Tania León--Photo by Gail Hadani

Tania León–Photo by Gail Hadani

The clave rhythm from Cuba is most evident and obstinate in Tumbao (2005), dedicated to Celia Cruz, but it returns in different guises; Mística (2003), for instance, pulls it under more complex polyrhythms. The composition’s angular phrases, chromatic scurries, and spiky jabs, which continue to sting even after the frenzied paces relaxes, show León at her most dissonant.

In Momentum (1984), Kent’s pianism unfolds in long, continuous breaths, encompassing the piece’s jazzy stretches, outbursts in eccentric rhythms, and reassuring introspective turns. Some of that jazziness also figures in going… gone (2012), a transfigured, topsy-turvy version of the song “Good Thing Going,” from Stephen Sondheim’s 1981 musical Merrily We Roll Along. It attempts to integrate Broadway and a harmonically saturated kind of modernism, with varying degrees of success and sometimes intentionally derailed runs: “In the middle there is a lot of me going everywhere,” León acknowledges in the notes. “It’s me taking a tour over here, going over there. That’s why I call it going… gone.”

Only five minutes long, the striking Ritual (1987) captures the artistic relationship between Kent and León. It opens with long, moodily resonating notes; at first isolated, they come together into unresolved chords that hint at the tumultuous development ahead. The pace increases gradually, but after a final crescendo, Kent’s attack takes hold furiously, reined in by his technical command.

Adam Kent--Photo by Michael Dames

Adam Kent–Photo by Michael Dames

The source material for Variación (2006) is the Goldberg Variations, but in retrograde. With a refracted approach similar to that of going… gone, León suggests parallels between Bach and Sondheim. It is also the most consonant selection on Teclas de mi piano, apart from the four short pieces from the 1960s that are interspersed, including two miniature preludes that Kent plays with relish. Though he handles Variación with Bach’s mathematical precision, the Goldberg theme is only hinted at; the reinterpretation subjects it to a harmonic treatment that seems to run against the grain. Ostensibly an intellectual exercise, Kent renders the piece surprisingly persuasive, with overlapping voices that jostle and vie for attention, tempered by occasional moments of respite.

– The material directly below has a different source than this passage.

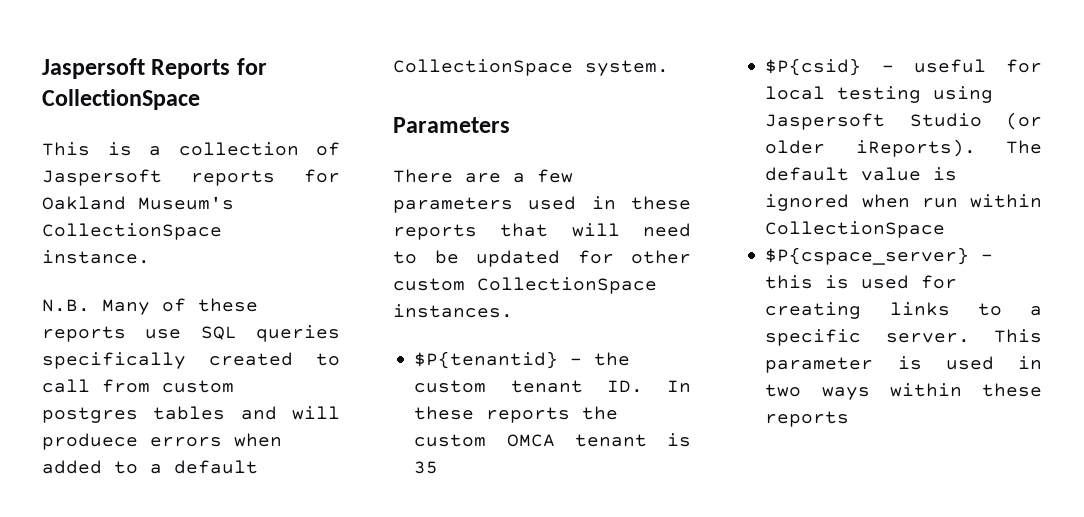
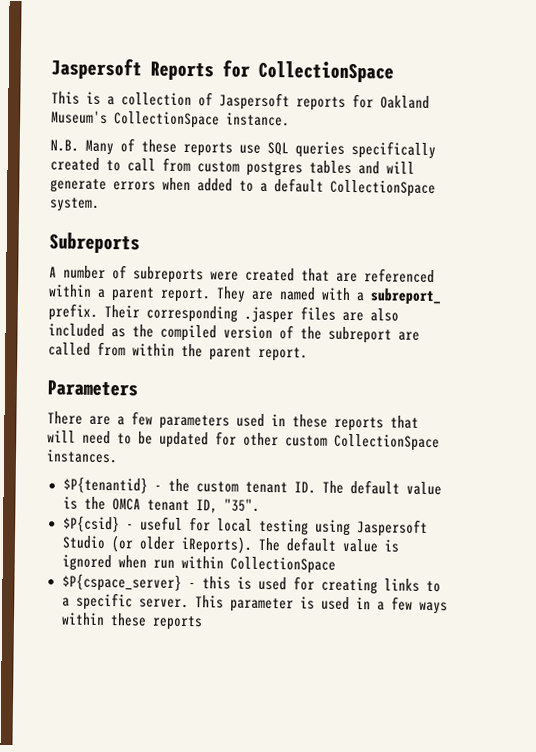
[42,433,138,450] produece -> [50,178,107,194] generate
(669, 68) none -> [49,232,140,254] [49,265,435,284] [48,284,442,306] [48,303,399,324] [48,323,420,344] [48,341,308,362] // Subreports // A number of subreports were created that are referenced within a parent report. They are named with a subreport_ prefix. Their corresponding .jasper files are also included as the compiled version of the subreport are called from within the parent report.
[667,380,691,393] [414,406,619,423] [414,433,691,447] [414,461,439,474] In these reports the custom OMCA tenant is 35 -> [321,480,442,496] [62,496,260,514] The default value is the OMCA tenant ID, "35".
[765,384,802,397] two -> [376,596,413,611] a few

The cover photo for Teclas de mi piano shows what remains from León’s first piano; though it succumbed to termites long after her move to the United States in 1967, six keys were salvaged and sent stateside by her nephew as a souvenir of her childhood and former life in a small district in faraway Havana. Listening to the album, you can almost feel the history — and León’s personal and artistic growth — that the photo symbolizes and the recording documents.